» **What this task involves**
Show all lines below holding the string "hand".

» **Given records**
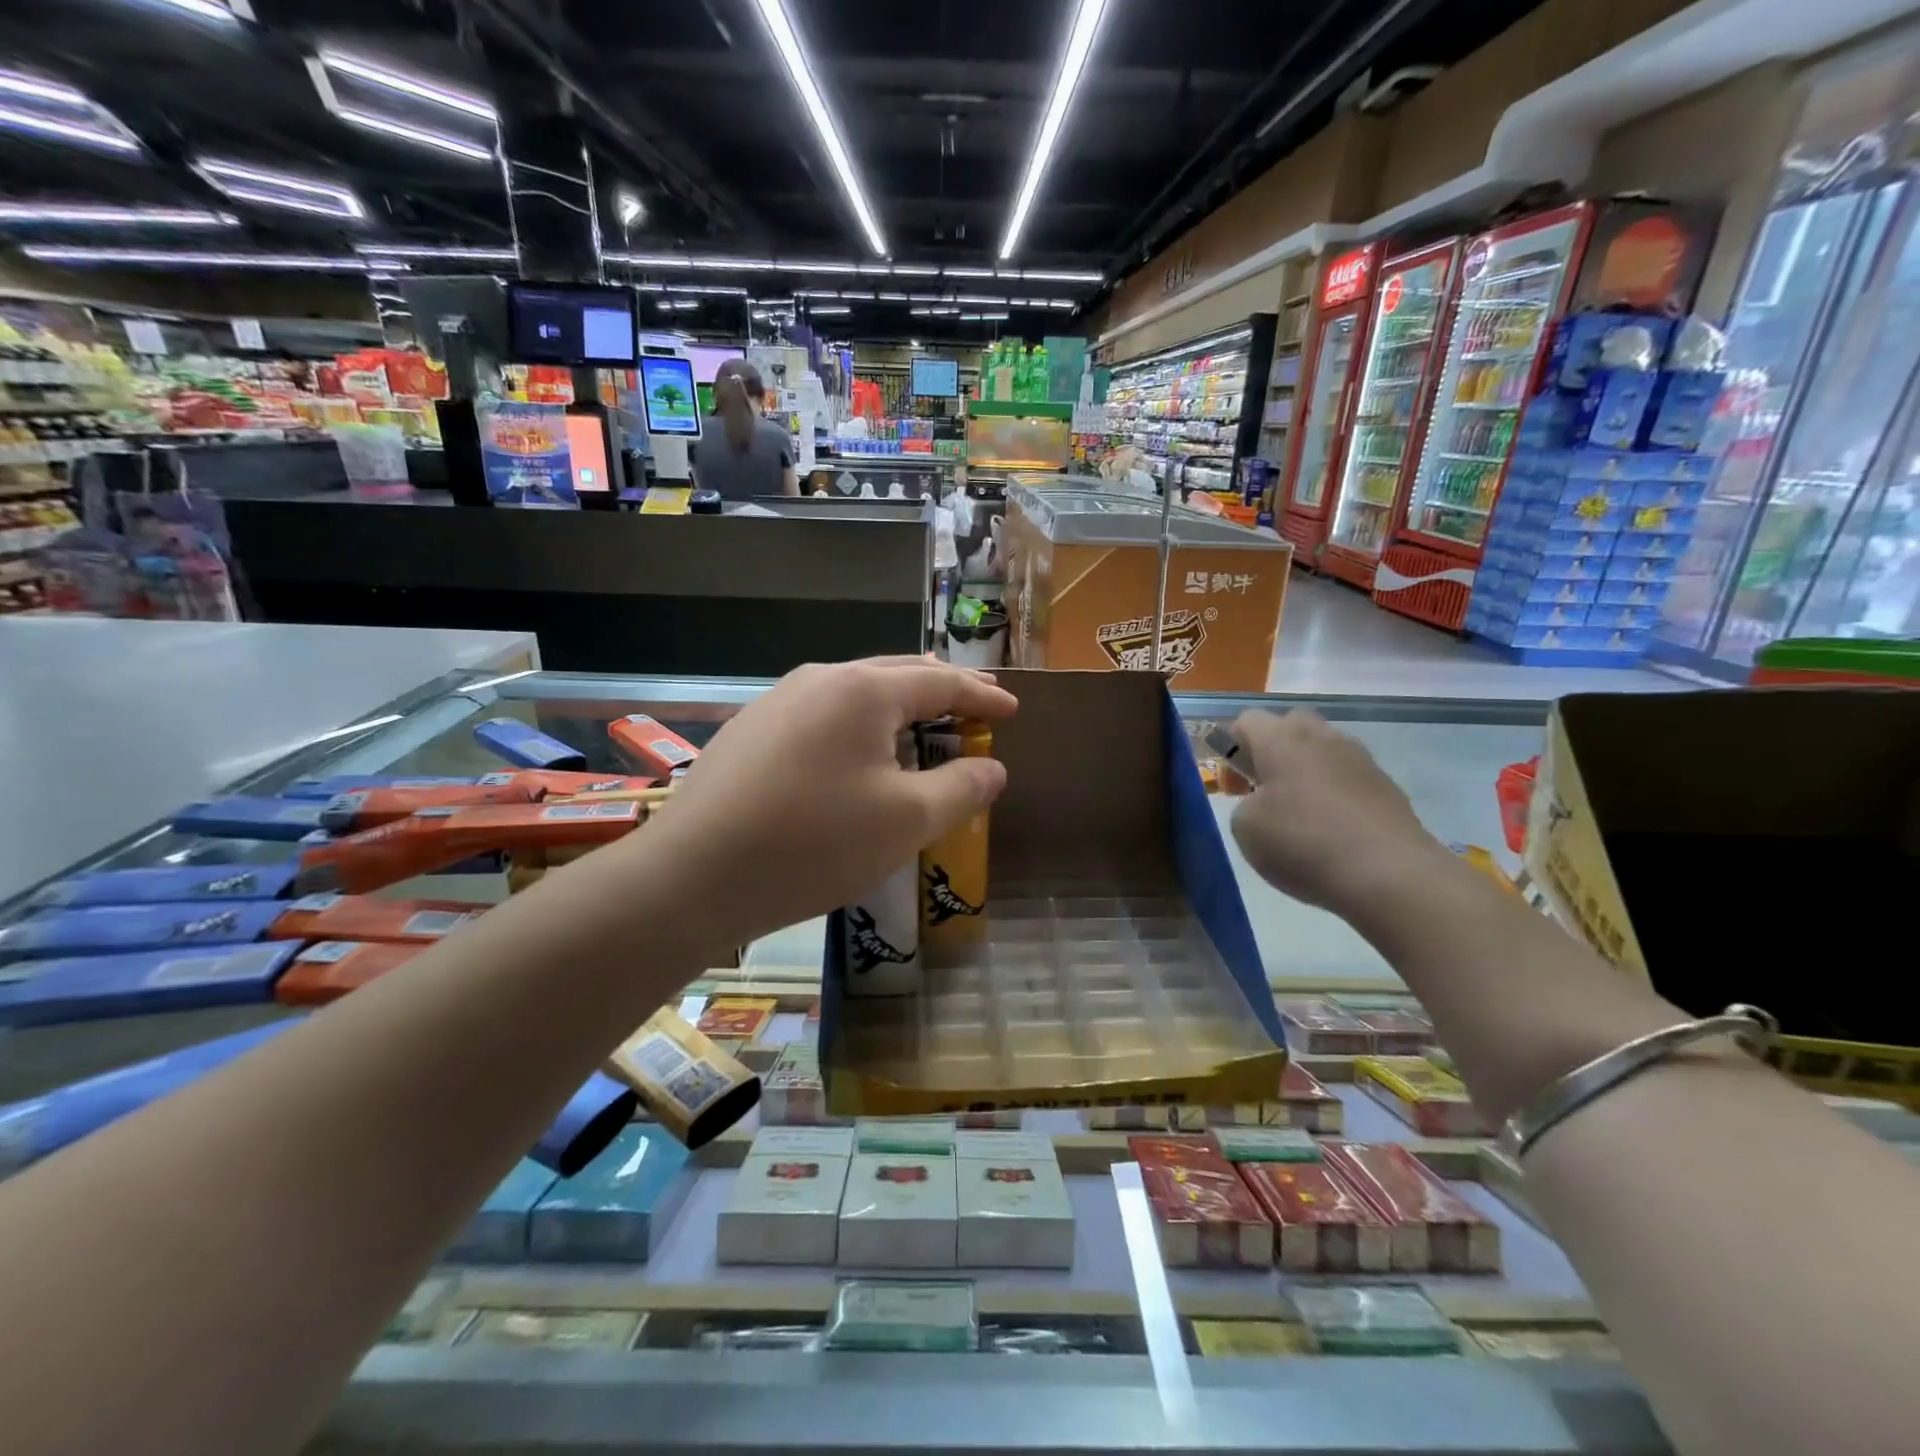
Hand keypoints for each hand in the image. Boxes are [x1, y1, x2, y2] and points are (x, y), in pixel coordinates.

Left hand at [637, 657, 1015, 944]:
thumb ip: (961, 788)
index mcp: (864, 690)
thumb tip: (992, 768)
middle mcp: (820, 680)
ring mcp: (779, 702)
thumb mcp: (907, 821)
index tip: (1012, 708)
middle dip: (942, 690)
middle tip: (976, 705)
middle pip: (897, 674)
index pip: (940, 682)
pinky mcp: (752, 732)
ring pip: (856, 693)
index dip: (982, 696)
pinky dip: (859, 727)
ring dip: (898, 707)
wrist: (693, 875)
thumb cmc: (814, 842)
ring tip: (923, 724)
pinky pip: (824, 716)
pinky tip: (858, 755)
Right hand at [1228, 709, 1443, 913]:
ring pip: (1322, 750)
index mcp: (1281, 739)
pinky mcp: (1387, 785)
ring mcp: (1360, 759)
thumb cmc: (1304, 843)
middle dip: (1271, 752)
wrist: (1390, 874)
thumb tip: (1264, 802)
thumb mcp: (1245, 828)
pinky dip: (1335, 794)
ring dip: (1306, 772)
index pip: (1246, 720)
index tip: (1235, 788)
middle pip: (1289, 726)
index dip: (1230, 749)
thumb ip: (1244, 804)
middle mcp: (1322, 737)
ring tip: (1301, 816)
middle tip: (1264, 793)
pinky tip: (1333, 831)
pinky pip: (1348, 777)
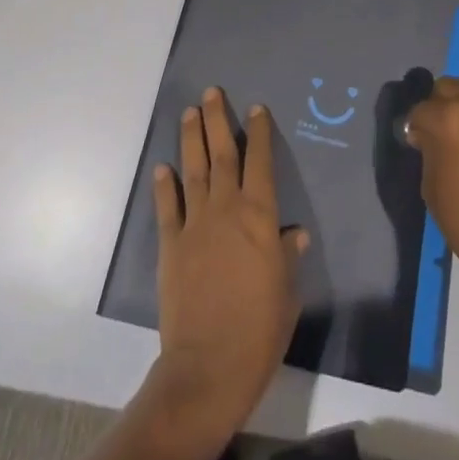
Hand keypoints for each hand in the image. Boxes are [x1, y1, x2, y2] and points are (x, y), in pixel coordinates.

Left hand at [145, 87, 307, 459]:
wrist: (209, 367)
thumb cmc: (260, 330)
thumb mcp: (287, 292)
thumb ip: (289, 257)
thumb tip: (295, 234)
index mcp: (260, 216)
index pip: (260, 162)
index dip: (259, 132)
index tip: (256, 108)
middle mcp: (226, 209)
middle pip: (221, 154)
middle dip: (217, 120)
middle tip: (211, 92)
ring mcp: (195, 225)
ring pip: (193, 170)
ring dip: (190, 138)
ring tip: (189, 112)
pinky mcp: (171, 246)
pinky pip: (168, 208)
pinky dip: (165, 185)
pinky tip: (163, 168)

» **Output for this exercise**
Hand keypoints for each hand in the image. Boxes are [x1, y1, x2, y2] and points are (x, y), in pixel coordinates.
Left hand at [637, 657, 1015, 944]:
Right hand at [1228, 709, 1443, 913]:
Hand keypoints for each hand in the image. Boxes are [x1, y1, x2, y2] and points are (x, y), in pixel coordinates.
Left hand at [145, 87, 307, 459]:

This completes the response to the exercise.